RD Contest 2017

RTTY QSOs during 2017 RD Contest

RTTY QSOs during 2017 RD Contest

The 2017 RD Contest was over the weekend of August 12-13 and I was keen to participate this year, having been unable to participate last year due to my involvement in the Festival of Bright Ideas. With Tasmania winning the state vs state competition, I was keen to do my bit to defend that title.

With the waning solar cycle leading to pretty poor propagation conditions in my near NVIS antenna setup, my focus had been working local stations on VHF and higher bands. Critically, I was now in a position to take advantage of the allowed RTTY digital mode, which was worth double points on 144Mhz and 430Mhz, 4 points on the 23cm band, and a triple multiplier between 1am and 6am meaning there was up to 12 points per contact on offer!

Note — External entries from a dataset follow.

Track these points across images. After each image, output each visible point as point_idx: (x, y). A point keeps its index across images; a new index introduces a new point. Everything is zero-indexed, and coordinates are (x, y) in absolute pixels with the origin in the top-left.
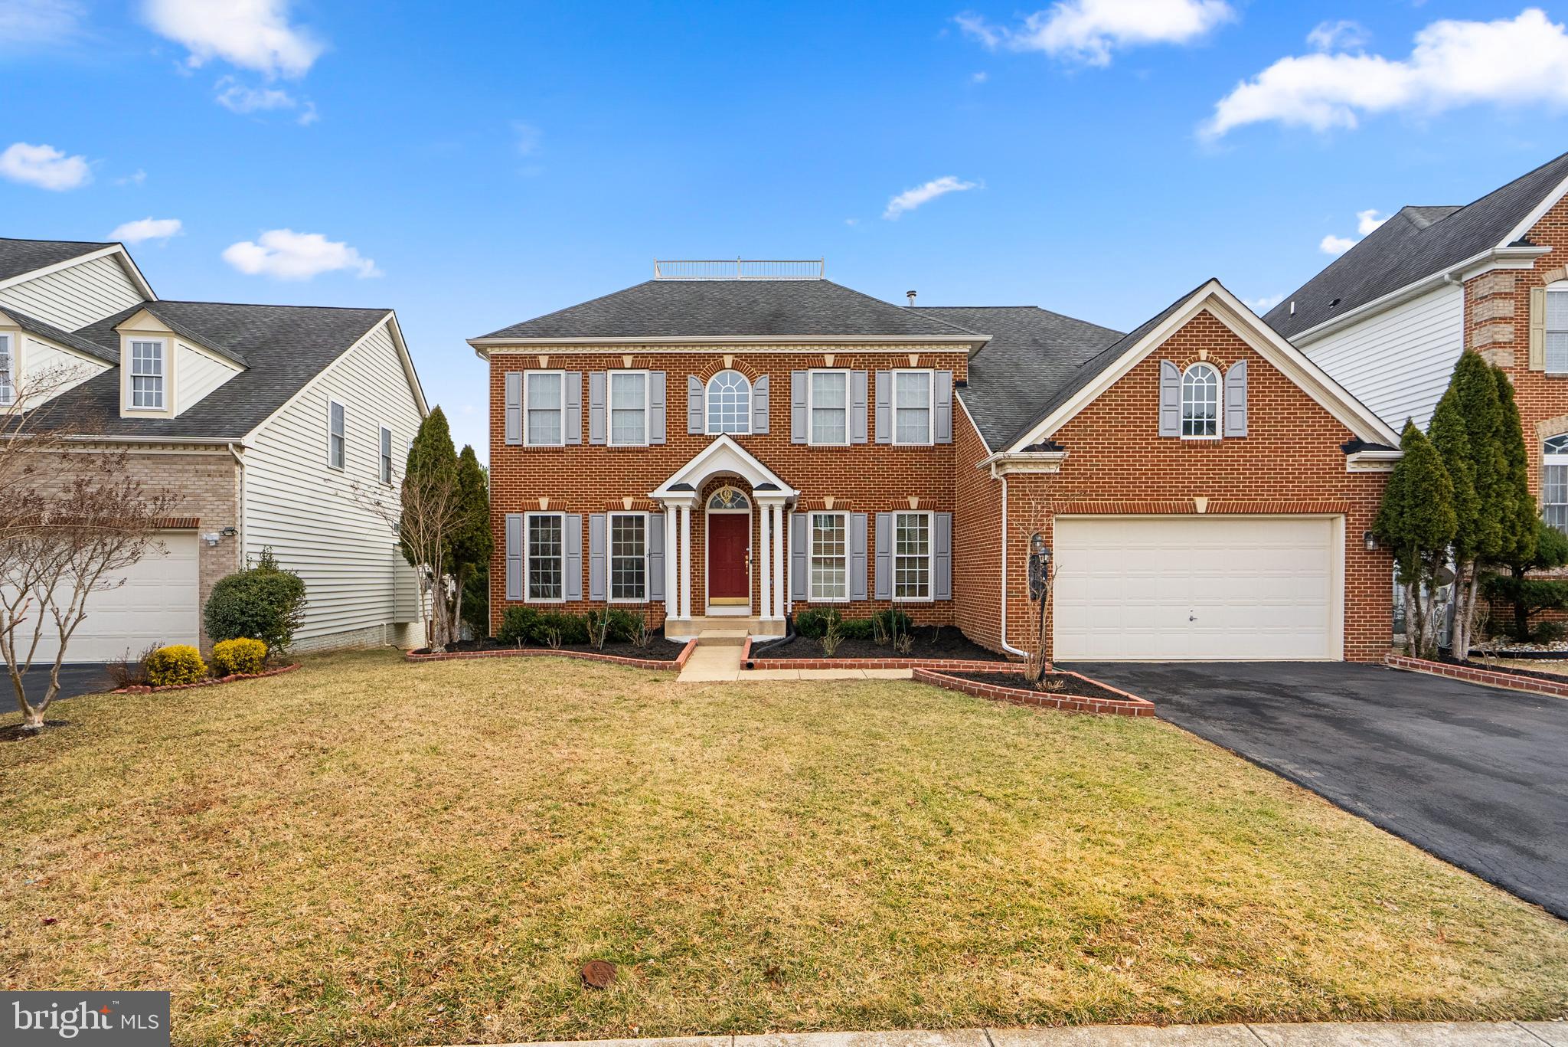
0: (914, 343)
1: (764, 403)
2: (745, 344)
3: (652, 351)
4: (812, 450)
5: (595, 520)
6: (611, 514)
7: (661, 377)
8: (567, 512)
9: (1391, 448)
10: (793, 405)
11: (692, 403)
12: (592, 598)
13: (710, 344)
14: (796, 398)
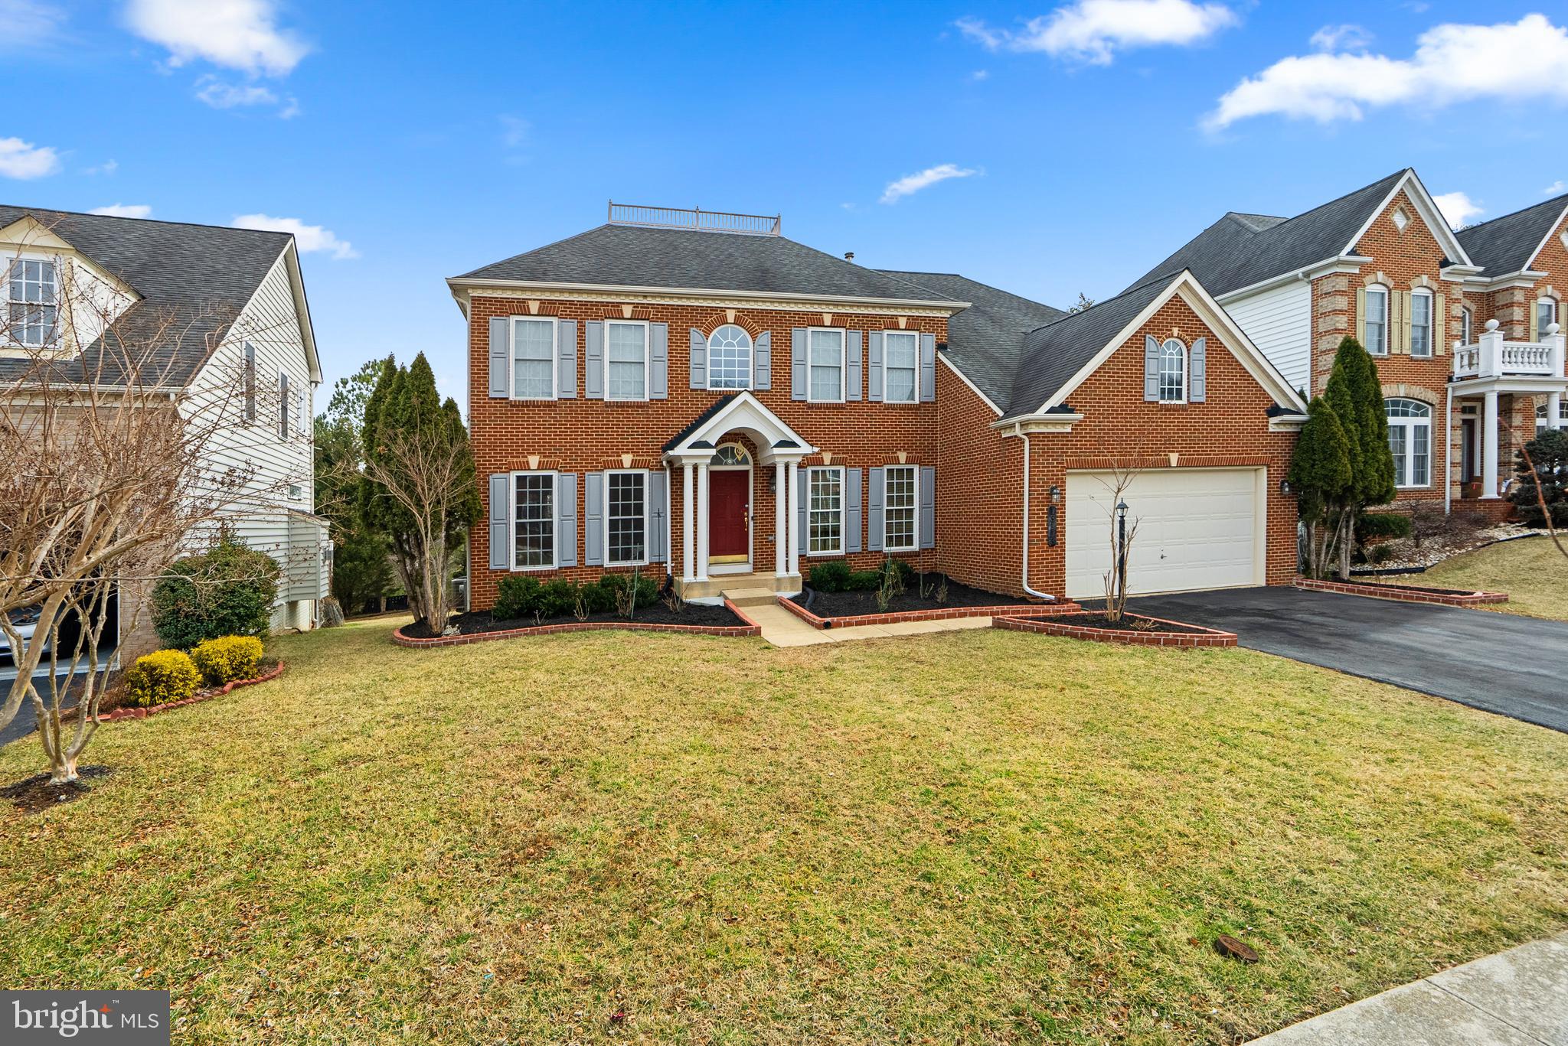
0: (903, 307)
1: (765, 359)
2: (748, 299)
3: (653, 302)
4: (811, 406)
5: (591, 478)
6: (607, 473)
7: (662, 330)
8: (560, 471)
9: (1299, 413)
10: (793, 362)
11: (695, 357)
12: (588, 562)
13: (714, 298)
14: (796, 355)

Attempting to do RTTY with 3 radios, 1 of which has no computer interfaces lead to interesting challenges. The following methods were used:

  1. HF Rig – Mostly not used – has a proper USB computer interface
  2. IC-706 VHF/UHF – Home brew Audio interface with USB Audio device and Usb-Serial for PTT. No Rig Control
  3. FT2311 23cm – Computer Mic to listen to radio speaker, quiet room, Holding radio mic to computer speaker for TX

The locals have had it drilled into them over the past 4 weeks through various media platforms, and this was obvious from the flood of people on air at exactly 1300 when the contest started. It took nearly 2 hours for all the contacts to work each other across the various bands. After that, it was time to try our hand at some RTTY with some “known” frequencies to transmit on.

Once set up, the most challenging thing about RTTY was minimising the amount of information transmitted whilst still exchanging enough information. Add it to an FLDIGI macro and suddenly RTTY contesting is a whole new thing!!

Once working VHF+ was out of the way between cycles, time was then spent working HF. Predictably, conditions were terrible at home, with almost no contacts on 20m, and most coming from 80m and 40m. 40m went quiet by about 6.30pm, leaving only 80m for the rest of the night, along with some 160m work.

I took myself to bed around 11pm, to be awake for the 1am triple point multiplier and then back to bed at 2.30am to be awake at 5am again to take advantage of triple points. I’m glad there is no photo of me at 5am, because that picture would not have been a pretty site! Back in bed around 6.30am, and slept until 9am before back at it again.

This is the second time I have taken part since significant rule changes to the RD in 2015, and I have to say the exchange of “years license held” is definitely a better exchange than a serial number, removing the competitive pressure aspect of the competition. It also means that I was much better paced overall rather than being frantic to keep up with others.

2017 Claimed Score and Stats

This year was definitely a personal best for me, and I attribute it to focussing on the VHF+ bands, increased participation on VHF by local VK7s and the use of what was for me a new contest mode in RTTY:

Claimed QSOs: 266
Claimed Score: 539
PHONE Contacts 228
RTTY Contacts 38
HF Contacts (0-30Mhz) 74
VHF Contacts (144Mhz) 92
UHF (430-1300Mhz) 100
Unique VK7 stations worked 22
Unique Interstate stations worked 15
Total Unique Stations 37


The unique station count really tells the story of HF, with only 15 interstate contacts over 24 hours. I will admit to not attempting to contact any stations that were way low down for me, as past experience has found that if I can only just hear them, the remote station usually has little chance of hearing me.

58 Contacts were made during 1.00am and 6.00am on VHF and full credit goes to those committed (and crazy) people who stayed up for those bonus points.

Next Year

Next year will definitely see me investing some more time in refining my RTTY contesting skills and improving the computer interfacing to the radio. I may also consider contesting from the REAST club rooms, taking advantage of the better HF location than I have at home.